I don’t think anyone is consciously trying to bring about this state of affairs, but conscious or not, that’s where we’re headed.

War question number three – what’s our exit strategy? We don’t have one. If we’ve achieved anything, it’s that the people who smoked pot and took acid 20 years ago are now on Prozac and red wine, because they’re afraid of getting busted. Excuse me if I don’t recognize that as progress.
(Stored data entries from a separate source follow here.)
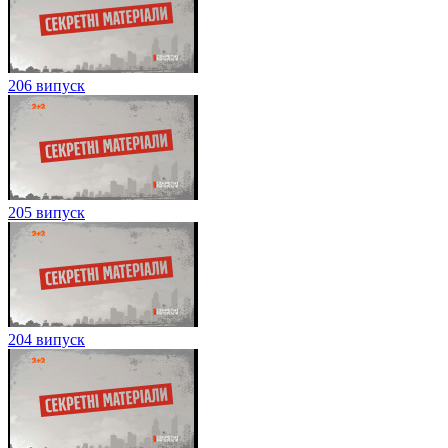
206 випуск
205 випуск
204 випуск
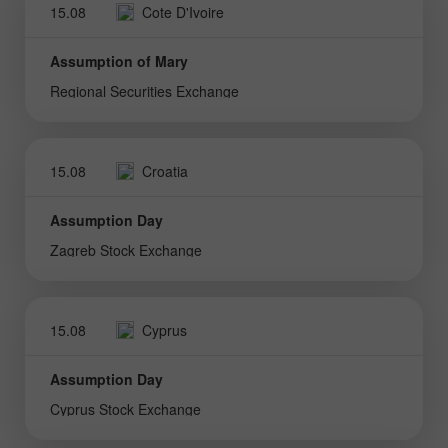
15.08
Cote D'Ivoire
Assumption of Mary
Regional Securities Exchange
15.08
Croatia
Assumption Day
Zagreb Stock Exchange
15.08
Cyprus
Assumption Day
Cyprus Stock Exchange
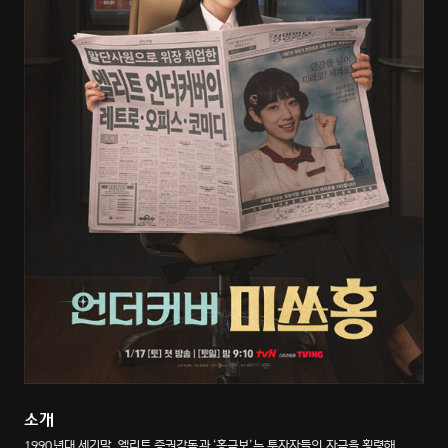
소개
1990년대 세기말, 엘리트 증권감독관 ‘홍금보’는 투자자들의 자금을 횡령해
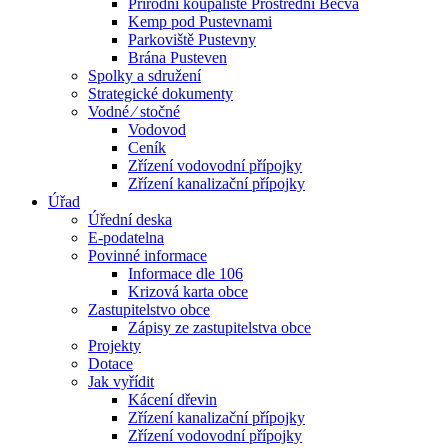
Přírodní koupaliště Prostřední Bečva
Kemp pod Pustevnami
Parkoviště Pustevny
Brána Pusteven
Spolky a sdružení
Strategické dokumenty
Vodné ⁄ stočné
Vodovod
Ceník
Zřízení vodovodní přípojky
Zřízení kanalizační přípojky
Úřad
Úřední deska
E-podatelna
Povinné informace
Informace dle 106
Krizová karta obce
Zastupitelstvo obce
Zápisy ze zastupitelstva obce
Projekty
Dotace
Jak vyřídit
Kácení dřevin
Zřízení kanalizační přípojky
Zřízení vodovodní přípojky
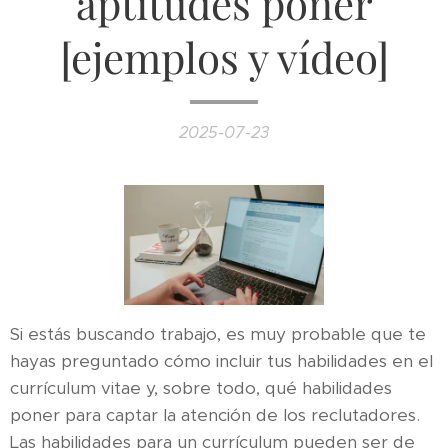
aptitudes poner
[ejemplos y vídeo]
2025-07-23
Si estás buscando trabajo, es muy probable que te
hayas preguntado cómo incluir tus habilidades en el
currículum vitae y, sobre todo, qué habilidades
poner para captar la atención de los reclutadores.
Las habilidades para un currículum pueden ser de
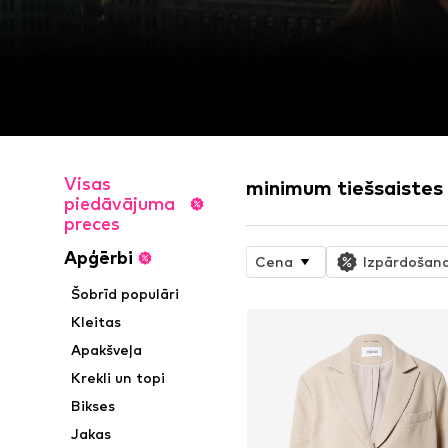
Visas
minimum tiešsaistes 
piedāvājuma
preces
Apģērbi
Cena
Izpārdošan
Šobrīd populāri
Kleitas
Apakšveļa
Krekli un topi
Bikses
Jakas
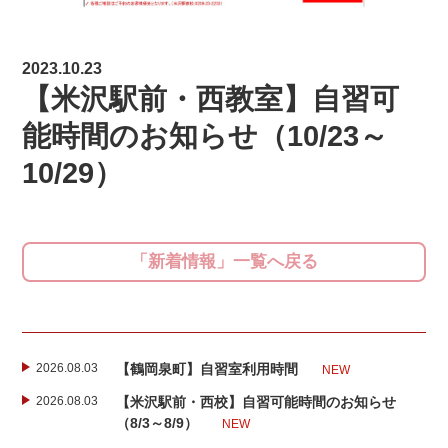
2023.10.23
【米沢駅前・西教室】自習可
能時間のお知らせ（10/23～
10/29）
「新着情報」一覧へ戻る
2026.08.03
【鶴岡泉町】自習室利用時間
NEW
2026.08.03
【米沢駅前・西校】自習可能時間のお知らせ
（8/3～8/9）
NEW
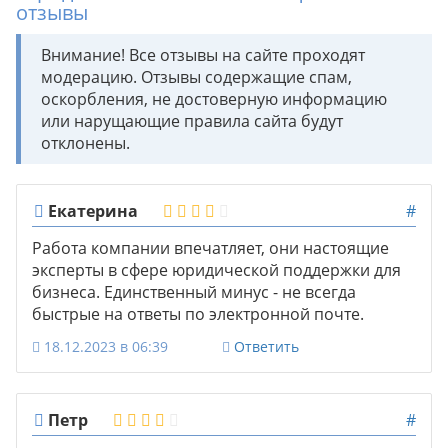
отзывы
Внимание! Все отзывы на сайте проходят
модерацию. Отзывы содержащие спам,
оскорбления, не достоверную информацию
или нарущающие правила сайта будут
отклонены.
Екатерина
#
Работа компании впечатляет, они настоящие
эксперты в сфере юридической поддержки для
бизнеса. Единственный минус - не всегда
быстрые на ответы по электронной почте.
18.12.2023 в 06:39
Ответить
Петр
#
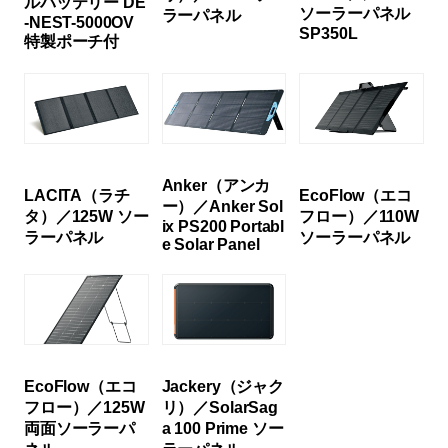
ルバッテリー DE
ソーラーパネル
ラーパネル
-NEST-5000OV
SP350L
特製ポーチ付
Anker（アンカ
LACITA（ラチ
EcoFlow（エコ
ー）／Anker Sol
タ）／125W ソー
フロー）／110W
ix PS200 Portabl
ラーパネル
ソーラーパネル
e Solar Panel
EcoFlow（エコ
Jackery（ジャク
フロー）／125W
リ）／SolarSag
両面ソーラーパ
a 100 Prime ソー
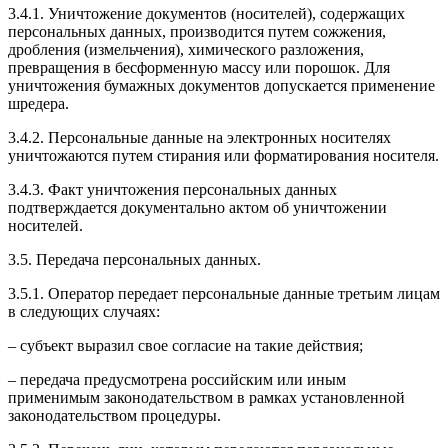
3.4.1. Уничтожение документов (носителей), содержащих
персональных данных, производится путем сожжения,
дробления (измельчения), химического разложения,
превращения в бесформенную массу или порошок. Для
уничтожения бумажных документов допускается применение
шредера.
3.4.2. Персональные данные на электронных носителях
уничтожаются путем стирания или форматирования носителя.
3.4.3. Факт уничтожения персональных данных
подтверждается документально актом об уничтожении
носителей.
3.5. Передача персональных данных.
3.5.1. Оператор передает персональные данные третьим лицам
в следующих случаях:
– субъект выразил свое согласие на такие действия;
– передача предусмотрена российским или иным
применимым законодательством в рамках установленной
законодательством процедуры.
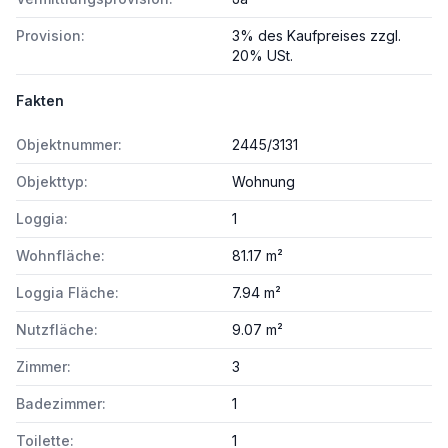
Provision:
3% des Kaufpreises zzgl.
20% USt.
Fakten
Objektnummer:
2445/3131
Objekttyp:
Wohnung
Loggia:
1
Wohnfläche:
81.17 m²
Loggia Fläche:
7.94 m²
Nutzfläche:
9.07 m²
Zimmer:
3
Badezimmer:
1
Toilette:
1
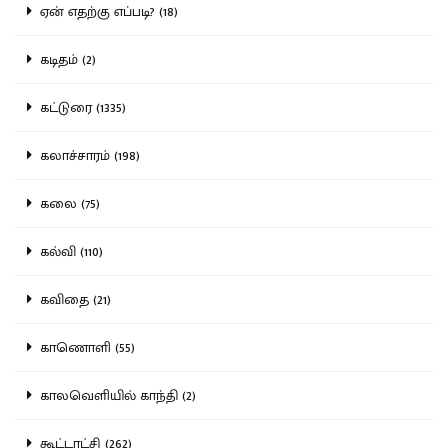
ஏன் எதற்கு எப்படி? (18)
கடிதம் (2)
கட்டுரை (1335)
கலாச்சாரம் (198)
கலை (75)
கல்வி (110)
கவிதை (21)
காணொளி (55)
காலவெளியில் காந்தி (2)
கூட்டாட்சி (262)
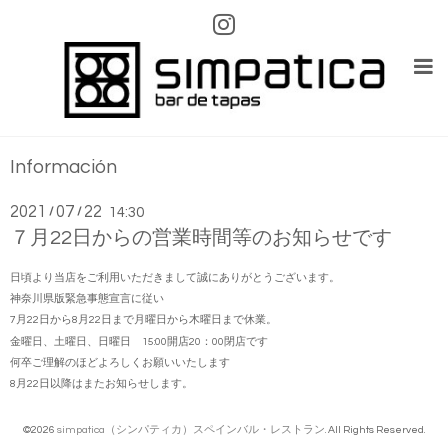
Información
2021
07
22
/
/
14:30
７月22日からの営業時間等のお知らせです
日頃より当店をご利用いただきまして誠にありがとうございます。
神奈川県版緊急事態宣言に従い
7月22日から8月22日まで月曜日から木曜日まで休業。
金曜日、土曜日、日曜日 15:00開店20：00閉店です
何卒ご理解のほどよろしくお願いいたします
8月22日以降はまたお知らせします。
©2026
simpatica（シンパティカ）スペインバル・レストラン
. All Rights Reserved.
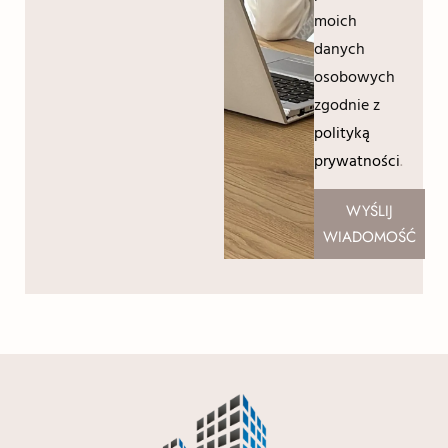
moich
danych
osobowych
zgodnie z
polityką
prywatności
.
WYŚLIJ
WIADOMOŚĆ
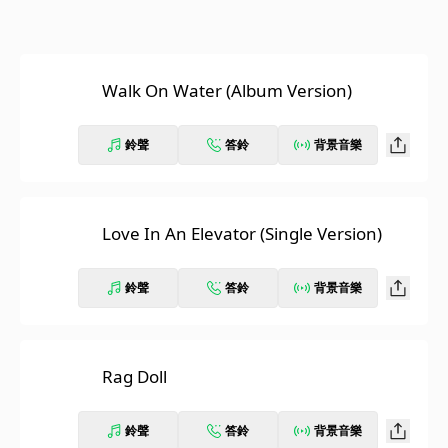
Walk On Water (Album Version)
鈴聲
答鈴
背景音樂
Love In An Elevator (Single Version)
鈴聲
答鈴
背景音樂
Rag Doll
鈴聲
答鈴
背景音樂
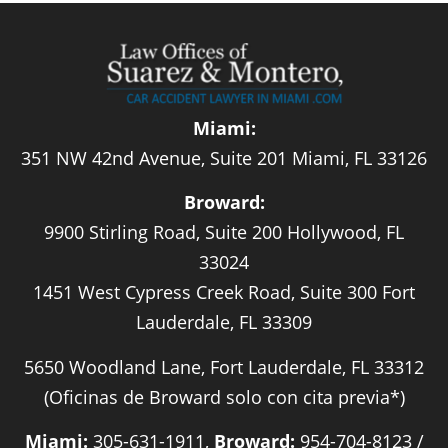
Miami:
351 NW 42nd Avenue, Suite 201 Miami, FL 33126
Broward:
9900 Stirling Road, Suite 200 Hollywood, FL
33024
1451 West Cypress Creek Road, Suite 300 Fort
Lauderdale, FL 33309
5650 Woodland Lane, Fort Lauderdale, FL 33312
(Oficinas de Broward solo con cita previa*)
Miami:
305-631-1911,
Broward:
954-704-8123 /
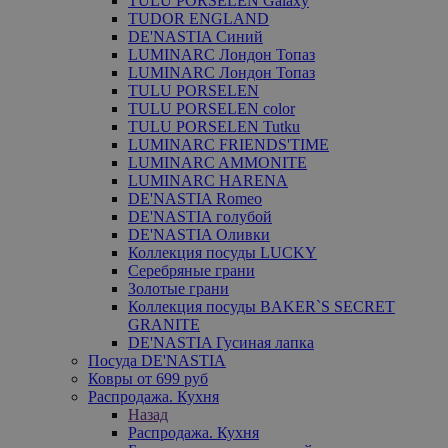
TULU PORSELEN Galaxy
TUDOR ENGLAND
DE'NASTIA Синий
LUMINARC Лондон Топаз
LUMINARC Лондон Топаз
TULU PORSELEN
TULU PORSELEN color
TULU PORSELEN Tutku
LUMINARC FRIENDS'TIME
LUMINARC AMMONITE
LUMINARC HARENA
DE'NASTIA Romeo
DE'NASTIA голубой
DE'NASTIA Оливки
Коллекция посуды LUCKY
Серебряные грани
Золотые грани
Коллекция посуды BAKER`S SECRET
GRANITE
DE'NASTIA Гусиная лапка
Посуда DE'NASTIA
Ковры от 699 руб
Распродажа. Кухня
Назад
Распродажа. Кухня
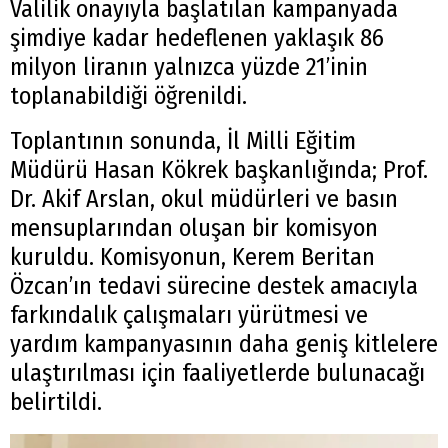
Valilik onayıyla başlatılan kampanyada
şimdiye kadar hedeflenen yaklaşık 86
milyon liranın yalnızca yüzde 21’inin
toplanabildiği öğrenildi.
Toplantının sonunda, İl Milli Eğitim
Müdürü Hasan Kökrek başkanlığında; Prof.
Dr. Akif Arslan, okul müdürleri ve basın
mensuplarından oluşan bir komisyon
kuruldu. Komisyonun, Kerem Beritan
Özcan’ın tedavi sürecine destek amacıyla
farkındalık çalışmaları yürütmesi ve
Arama
yardım kampanyasının daha geniş kitlelere
ulaştırılması için faaliyetlerde bulunacağı
Popüler
Aramalar:
belirtildi.
Ağrı
Doğubayazıt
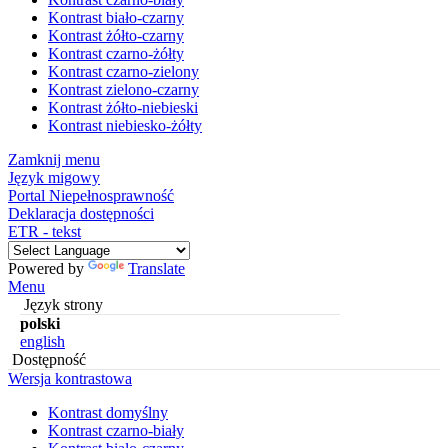
Kontrast biało-czarny
Kontrast żółto-czarny
Kontrast czarno-żółty
Kontrast czarno-zielony
Kontrast zielono-czarny
Kontrast żółto-niebieski
Kontrast niebiesko-żółty
Zamknij menu
Język migowy
Portal Niepełnosprawność
Deklaracja dostępności
ETR - tekst
Powered by
Translate
Menu
Język strony
polski
english
Dostępność
Wersja kontrastowa
Kontrast domyślny
Kontrast czarno-biały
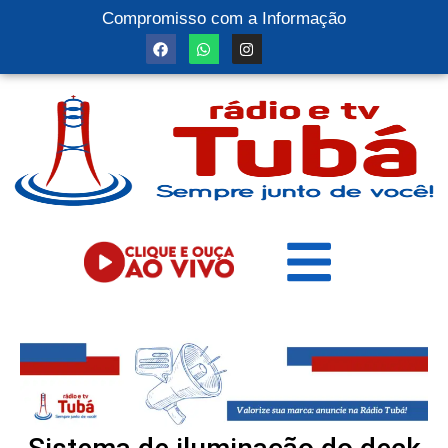
Compromisso com a Informação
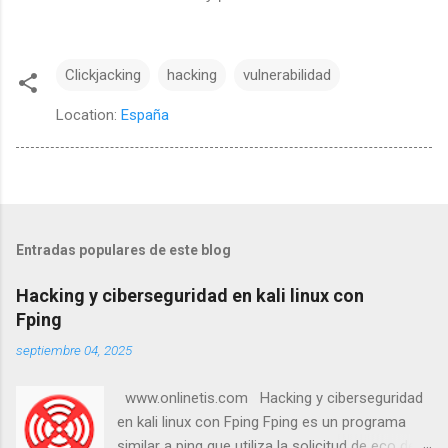
Clickjacking
hacking
vulnerabilidad
Location:
España
Entradas populares de este blog
Hacking y ciberseguridad en kali linux con
Fping
septiembre 04, 2025
www.onlinetis.com Hacking y ciberseguridad
en kali linux con Fping Fping es un programa
similar a ping que utiliza la solicitud de eco del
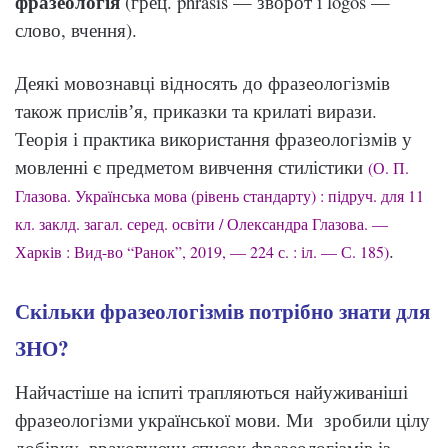
фразеологія
(грец. phrasis — зворот і logos —
слово, вчення).
Деякі мовознавці відносять до фразеологізмів
також прислівʼя, приказки та крилаті вирази.
Теорія і практика використання фразеологізмів у
мовленні є предметом вивчення стилістики
(О. П.
Глазова. Українська мова (рівень стандарту) : підруч. для 11
кл. заклд. загал. серед. освіти / Олександра Глазова. —
.
Харків : Вид-во “Ранок”, 2019, — 224 с. : іл. — С. 185)
Скільки фразеологізмів потрібно знати для
ЗНО?
Найчастіше на іспиті трапляються найуживаніші
фразеологізми української мови. Ми зробили цілу
добірку, враховуючи список фразеологізмів із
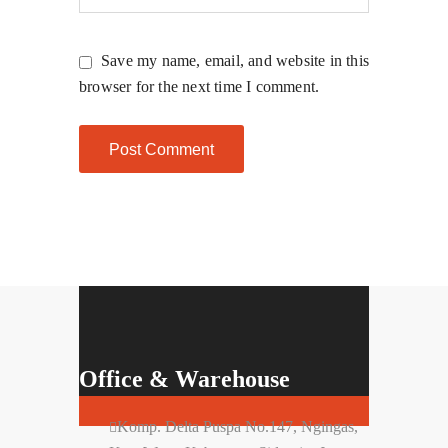
Save my name, email, and website in this
browser for the next time I comment.
Office & Warehouse
Komp. Delta Puspa No.147, Ngingas,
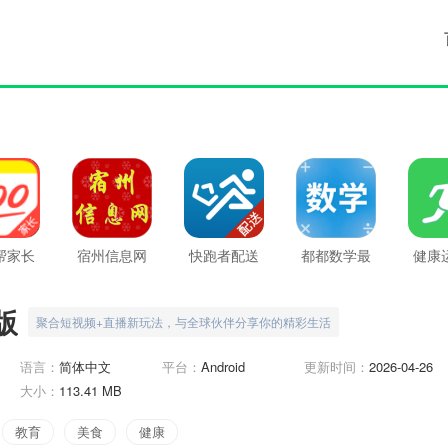
帮家长
宿州信息网
快跑者配送
都都数学最
健康
新版
最新版
端最新版
新版
步器
版
聚合短视频+直播新玩法，与全球伙伴分享你的精彩生活
语言：
简体中文
平台：
Android
更新时间：
2026-04-26
大小：
113.41 MB
教育
美食
健康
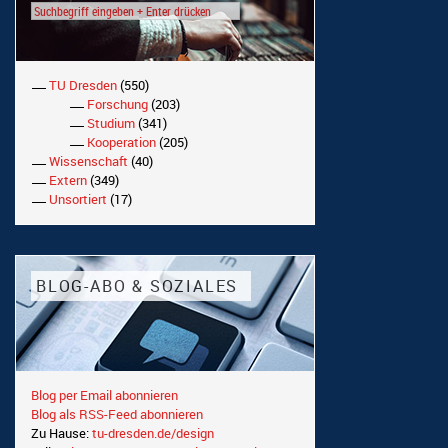
TU Dresden
(550)
Forschung
(203)
Studium
(341)
Kooperation
(205)
Wissenschaft
(40)
Extern
(349)
Unsortiert
(17)
BLOG-ABO & SOZIALES
Blog per Email abonnieren
Blog als RSS-Feed abonnieren
Zu Hause:
tu-dresden.de/design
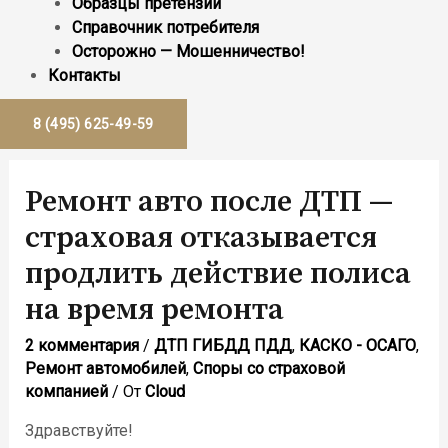
Образцы претензий
Справочник потребителя
Осторожно — Мошенничество!
Контакты
8 (495) 625-49-59
Ремонт авто после ДТП —
страховая отказывается
продлить действие полиса
на время ремонта
2 комментария
/
ДТП ГИБДД ПДД
,
КАСКО - ОСАГО
,
Ремонт автомобилей
,
Споры со страховой
компанией
/ От
Cloud
Здравствуйте!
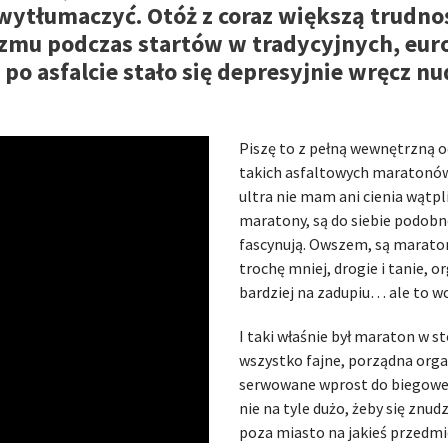
 wytłumaczyć. Otóż z coraz większą trudn
azmu podczas startów w tradycyjnych, eu
 po asfalcie stało się depresyjnie wręcz 
Piszę to z pełną wewnętrzną o
takich asfaltowych maratonów
ultra nie mam ani cienia wątp
maratony, są do siebie podobn
fascynują. Owszem, są maratony
trochę mniej, drogie i tanie, 
bardziej na zadupiu… ale to w
I taki właśnie był maraton w st
wszystko fajne, porządna organ
serwowane wprost do biegowego
nie na tyle dużo, żeby się znudz
poza miasto na jakieś przedm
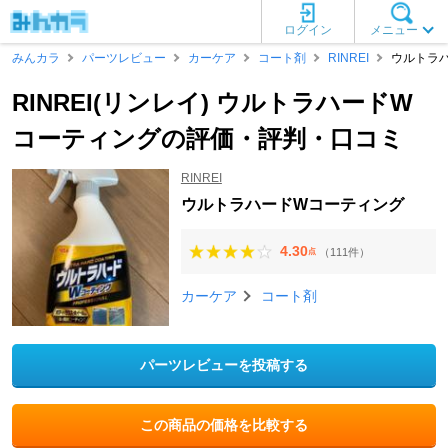
ログイン
メニュー
みんカラ
パーツレビュー
カーケア
コート剤
RINREI
ウルトラ
RINREI(リンレイ) ウルトラハードW
コーティングの評価・評判・口コミ
RINREI
ウルトラハードWコーティング
4.30
（111件）
点
カーケア
コート剤
パーツレビューを投稿する
この商品の価格を比較する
What do you do when you fail in war? Negotiate, cut your losses, the sooner the better. We should legalize drugs in America. Instead of spending billions on interdiction and imprisonment, we could put billions in the Treasury through taxes. Those tax dollars could be spent to keep drugs out of the hands of children and to provide treatment for those who want to quit drugs.

We could save jail space, so we don’t have to put violent offenders on the street to make room for drug offenders with draconian minimum sentences. By regulating drugs, we can control potency and purity, so people don’t accidentally kill themselves. We can make the therapeutic benefits of drugs available, so we don’t have to arrest AIDS patients and grandmothers with glaucoma.

Finally, we can do what America does best. We’ve never been good at heavy-handed police-state tactics, I’m happy to say, but America has great culture. If we want to have a war on drugs, let’s have a culture war, like the one we’re waging – and winning – against tobacco.